- _Extracted text_

Designing energy plants the smart way

A critical review of the expected spectrum of operating loads, including the maximum design, average, low, and minimum loads, is necessary to develop a generating plant design.

By Grahame E. Maisey, PE, Building Services Consultants, Wyncote, Pa. November 29, 2012

Low-load control is essential for efficient operation of heating and cooling plants and providing comfort during low-load and changeover conditions between heating and cooling. Complaints from occupants to maintenance personnel often peak during times of low load. Generally, low-load and changeover conditions occur for many hours during a year, many more times than high and low design loads. Low-load and changeover occurs when the outside temperature is between 45 and 75 F. 

Philadelphia, for example, has approximately 1800 hours annually of low-load and changeover operation during office hours compared with 150 hours of high-load operation. This is equivalent annually to 160 working days of low loads compared with 13 days of high loads. That means one third to one half of the working time is in low-load or changeover condition, making this a very important period. 

Steam-to-water heat exchanger control 

In multi-building facilities served with central steam, or urban buildings served by district steam from utility companies, during low heating load or, in many cases, low and medium loads, there is very poor control of the heating system and the steam-to-water heat exchanger for the building. 

This causes overheating in thousands of buildings that maintenance personnel are called to respond to, wastes thousands of dollars in energy, and causes occupant discomfort—a triple whammy that costs millions of dollars every year. 

The heating system design usually has not been fully analyzed and documented. Detailed selection and sizing, and control of the heat exchanger and pressure reduction station are not explained or documented.

- _Exercises to complete_
a – Reproduce the article on energy plant design from "In multi-building facilities" up to and including "for the building.", swapping "district steam" for "municipal steam".
b – According to the article on energy plant design, approximately how many hours of low-load and changeover operation does Philadelphia have annually during office hours?
The items have no connection to the article on energy plant design.

- _Given information_
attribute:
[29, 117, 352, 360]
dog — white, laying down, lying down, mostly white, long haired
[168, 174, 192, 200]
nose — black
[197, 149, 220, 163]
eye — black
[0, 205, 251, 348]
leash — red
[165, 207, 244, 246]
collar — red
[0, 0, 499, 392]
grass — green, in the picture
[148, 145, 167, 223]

- _Outputs_
a –
In multi-building facilities served with central steam, or urban buildings served by municipal steam from utility companies, during low heating load or, in many cases, low and medium loads, there is very poor control of the heating system and the steam-to-water heat exchanger for the building.

b – Approximately 1800 hours.